:: Work to be completed ::
Locate the line that contains "plaque on wall 9102", then copy it and all later lines of the data below exactly, through the last one.

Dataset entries
- - -
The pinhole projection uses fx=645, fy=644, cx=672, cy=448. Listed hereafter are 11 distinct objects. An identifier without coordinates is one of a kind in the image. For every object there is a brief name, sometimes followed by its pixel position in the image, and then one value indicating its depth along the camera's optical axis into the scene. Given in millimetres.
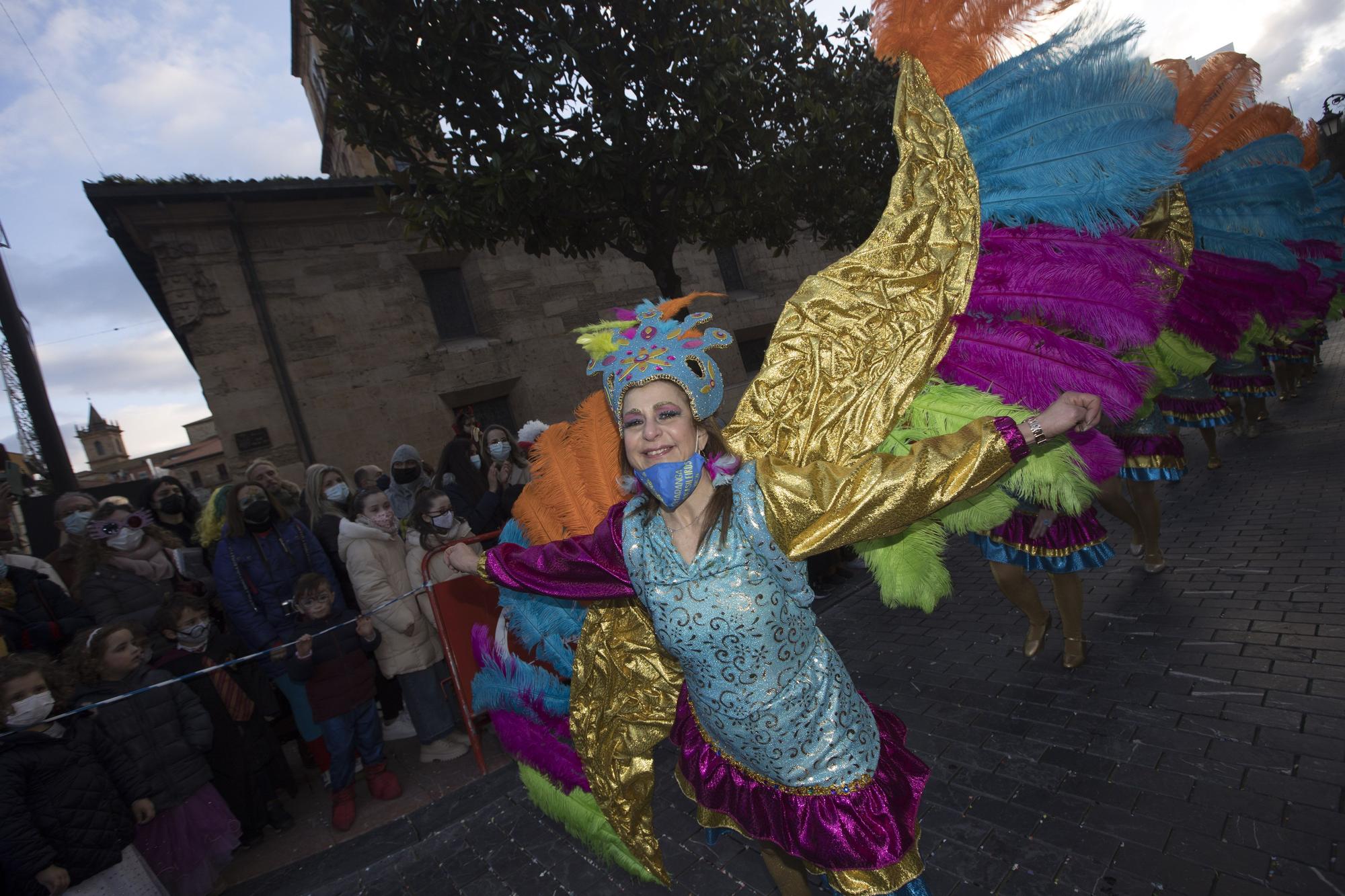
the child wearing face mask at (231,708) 3715
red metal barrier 4172
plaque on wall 9102
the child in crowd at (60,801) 2672
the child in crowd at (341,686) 3914
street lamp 10203
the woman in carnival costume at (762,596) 1725
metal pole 7770
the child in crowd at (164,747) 3307
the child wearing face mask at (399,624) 4312
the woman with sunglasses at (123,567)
- - -
:: Output below ::
plaque on wall 9102
the child in crowd at (60,801) 2672
the child in crowd at (341,686) 3914
street lamp 10203
the woman in carnival costume at (762,596) 1725
metal pole 7770
the child in crowd at (164,747) 3307
the child wearing face mask at (399,624) 4312
the woman with sunglasses at (123,567)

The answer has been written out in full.